Ghost Town #1

Maybe you’re looking for “free” places to explore with your family each summer. My own awesome mom did this because she had five active daughters.

Maybe I can help you. I know of several “free” ghost towns in Western Pennsylvania.

Here’s Ghost Town #1: The Ghost Town Trail in Indiana and Cambria Counties. This is a 44-mile “rails-to-trails” trail. You can ride your bicycle or walk / run this trail from Blacklick, PA to Cardiff, PA.

Such trails here in Western Pennsylvania charge no admission. You don’t need to have a special permit to enjoy our public trails! (I vacationed once in the Adirondacks in New York State, and the bike trails there charged admission.) You can access the Ghost Town Trail through several trailheads that provide free daytime parking.

As the name “rails-to-trails” implies, this trail lived an earlier life as working railroad lines. People dependent on the economic opportunity from blast furnaces and coal mining lived along these tracks. They built houses, schools, churches, and stores along these tracks. They died along these tracks.

Some of the structures remain as ghost towns. Thus the name, “Ghost Town Trail.”

For instance, President Franklin Delano Roosevelt’s uncle, Warren Delano, developed the railroad town of Wehrum along these tracks. Wehrum evolved into a ghost town after the mines closed in the 1930’s. Wehrum now consists of one standing house, a bank vault, and the Russian Orthodox cemetery.

Jonathan and I travelled from the Pittsburgh area on PA Route 56 to access the trailhead in Vintondale. The bike trip took us through the Blacklick Creek Valley. Adventurers can view two out of the valley’s three original iron furnaces: 1.) Eliza Furnace (AKA Ritter’s Furnace), and 2.) Buena Vista Furnace.

Folklore claims that one of the Eliza Furnace’s original owners died suddenly after a financial or personal setback. The lore includes tales that this owner still haunts the furnace.

I’m sure that other ghosts, real or imagined, also haunt this trail.

We define places through our own pasts, our own kaleidoscopes.

For instance, I grew up in Central and Western PA to Pittsburgh-area parents. PA’s steel industry collapsed. My extended family left the state for brighter futures elsewhere. My friends from school left the state. My family and friends who stayed here struggled to find (and keep) family-sustaining jobs. I know a lot of good people who suffered after the steel business imploded here.

Johnstown, near Vintondale and the Ghost Town Trail, nearly became a ghost town in its own right.

I lived in Johnstown for a few years after college. I had my own reasons for this.
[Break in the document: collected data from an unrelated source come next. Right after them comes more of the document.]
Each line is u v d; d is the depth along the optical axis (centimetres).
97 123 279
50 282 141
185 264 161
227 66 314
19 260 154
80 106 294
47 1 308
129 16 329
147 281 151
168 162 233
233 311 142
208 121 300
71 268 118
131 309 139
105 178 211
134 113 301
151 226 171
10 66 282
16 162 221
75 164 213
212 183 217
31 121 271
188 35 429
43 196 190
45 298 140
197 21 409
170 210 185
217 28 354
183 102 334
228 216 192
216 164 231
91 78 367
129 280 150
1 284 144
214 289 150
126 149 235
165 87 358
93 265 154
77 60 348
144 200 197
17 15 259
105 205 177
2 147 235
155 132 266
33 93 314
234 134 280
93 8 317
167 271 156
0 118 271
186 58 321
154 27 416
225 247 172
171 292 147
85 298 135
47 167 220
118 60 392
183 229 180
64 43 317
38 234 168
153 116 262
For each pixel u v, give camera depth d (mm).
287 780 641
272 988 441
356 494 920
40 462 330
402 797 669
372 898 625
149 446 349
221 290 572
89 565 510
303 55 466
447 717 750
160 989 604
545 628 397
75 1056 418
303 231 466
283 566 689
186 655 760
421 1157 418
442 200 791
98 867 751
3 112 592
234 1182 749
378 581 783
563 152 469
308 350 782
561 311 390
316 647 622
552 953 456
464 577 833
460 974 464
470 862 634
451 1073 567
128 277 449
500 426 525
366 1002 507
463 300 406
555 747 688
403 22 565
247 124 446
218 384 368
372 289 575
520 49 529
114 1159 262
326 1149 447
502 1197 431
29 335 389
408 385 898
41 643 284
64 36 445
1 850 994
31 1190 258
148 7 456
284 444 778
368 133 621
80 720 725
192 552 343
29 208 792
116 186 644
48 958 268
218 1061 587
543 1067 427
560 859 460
I struggled when I lived in Johnstown.

I organized cultural activities through an Americorps program that served (economically distressed) communities in Western PA. I shared office space in Johnstown with two fellow Americorps members who worked on remediating the section of the Ghost Town Trail that ran through Vintondale.

I lived and worked in an almost-ghost town while my office-mates preserved a tourist attraction marketed as a “ghost town.”
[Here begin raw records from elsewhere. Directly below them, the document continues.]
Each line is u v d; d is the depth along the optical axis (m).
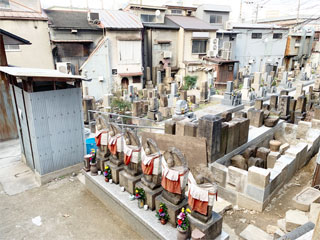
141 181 6.21
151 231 5.41
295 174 9.87
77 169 8.84
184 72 29.72
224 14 35.69
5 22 19.64
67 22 23.08
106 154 7.52
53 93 7.79
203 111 16.33
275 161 9.76
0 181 8.20
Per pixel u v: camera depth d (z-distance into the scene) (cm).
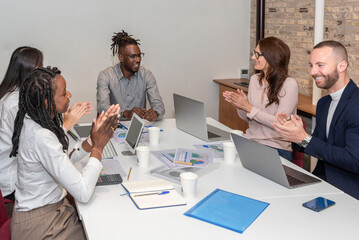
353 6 368
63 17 471
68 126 261
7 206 264
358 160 214
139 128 255
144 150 233
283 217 177
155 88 385
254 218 175
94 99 496
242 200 192
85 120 496
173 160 245
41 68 187
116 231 165
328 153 222
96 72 491
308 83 446
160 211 182
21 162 187
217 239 159
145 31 499
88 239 160
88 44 483
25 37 466
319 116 260
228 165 240
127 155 258
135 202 188
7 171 255
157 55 509
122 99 383
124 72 376
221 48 528
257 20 511
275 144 292
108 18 484
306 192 204
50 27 470
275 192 203
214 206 186
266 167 215
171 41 510
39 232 189
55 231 189
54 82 187
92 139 204
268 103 297
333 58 233
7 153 252
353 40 374
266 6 504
Then, I moved to the Pittsburgh area. Jonathan and I returned to Vintondale to pedal along the Ghost Town Trail. We now belong to the Ghost Town Trail’s “Pittsburgh tourists.”
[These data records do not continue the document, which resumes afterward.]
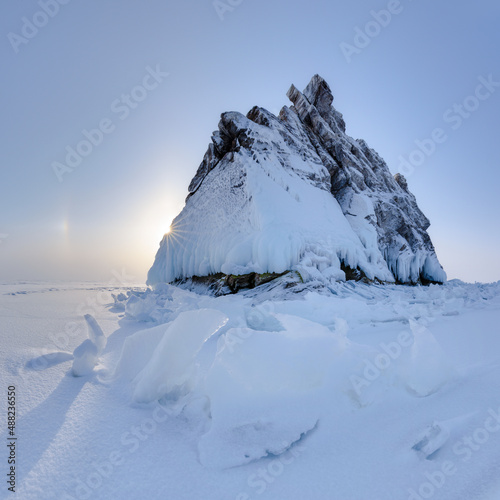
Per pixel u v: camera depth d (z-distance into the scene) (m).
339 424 1.76
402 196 17.36
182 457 1.47
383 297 8.70
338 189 14.91
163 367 2.01
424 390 2.07
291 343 2.12
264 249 9.16
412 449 1.49
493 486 1.18
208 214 12.15
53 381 2.22
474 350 2.99
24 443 1.49
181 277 12.46
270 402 1.83
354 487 1.27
When I pedal along the Ghost Town Trail, I reflect on my time spent with loved ones in PA’s “almost-ghost” towns.

You’ll reflect on your own truths as the you tour the Ghost Town Trail.

Maybe you’ll even see ghosts!

3 thoughts on “Ghost Town #1”

  1. The Ghost Town Trail will celebrate its 25th anniversary on September 28th. Plans are in the works, but there will be some activities at the Eliza Furnace. I may be doing a walking tour of the historic highlights of Eliza, the Three Sisters (if they are still there) and the #6 mine portal.